Резко улучшилось зрение и нюх, теперь он не только видел и слышал, но и ощущал запах пота и животный страх сгрудившихся зеков. Все они были недалекими, жалкими, трусливыми неудачниками. Выпрямился во весь рост и посмотрел сверху вниз, теперь он четко различал их силуэты в ночном сумраке барака – волчье зрение намного лучше человеческого. Мотнул головой, стряхивая кровь, слизь и остатки никчемной человеческой плоти. Трансформация завершилась. Перед опешившими от неожиданности зеками во весь свой немалый рост стоял боевой оборотень.
– Ну что, суки, не ждали? – засмеялся он, но из горла вырвался только глухой звериный рык. Страшный оскал исказил жуткую морду зверя. Шарахнулись в сторону недобитые подельники Мамуки.
– Я – Волк, – сказал Оборотень и шагнул вперед, острые когти царапнули бетон. Со стороны, конечно, это был всего лишь глухой и невнятный рык, но зеки прекрасно поняли смысл и без слов, в этом не было никакого сомнения. Ужас и оторопь в зрачках, побелевшие лица, острый запах кислятины и гробовая тишина вокруг.
Он прыгнул вперед, ухватил Мамуку острыми когтями, вцепился в горло, ощутив одуряющий аромат человеческой плоти.
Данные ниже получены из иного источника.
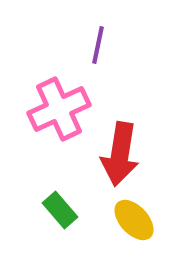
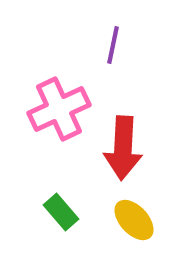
purple line: moved 15 px right
red arrow: moved 3 px right, 6 px up; rotated 6 degrees counterclockwise
green rectangle: moved 1 px right, 2 px down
Сжал мощные челюсти, вырвал и с наслаждением проглотил что-то мягкое и вкусное. Живительное тепло обожгло пищевод, в ноздри ударил пьянящий запах свежей крови. Мамука был еще жив, пыжился что-то прохрипеть, прижимая ладони к жуткой ране и разбрызгивая во все стороны багровые капли. Ударом мощной лапы, Оборотень отшвырнул толстяка с дороги, шагнул вперед, вглядываясь в искаженные страхом лица. Охотничий азарт захлестнул его целиком, голод, жажда крови, и полное безразличие к судьбам жертв.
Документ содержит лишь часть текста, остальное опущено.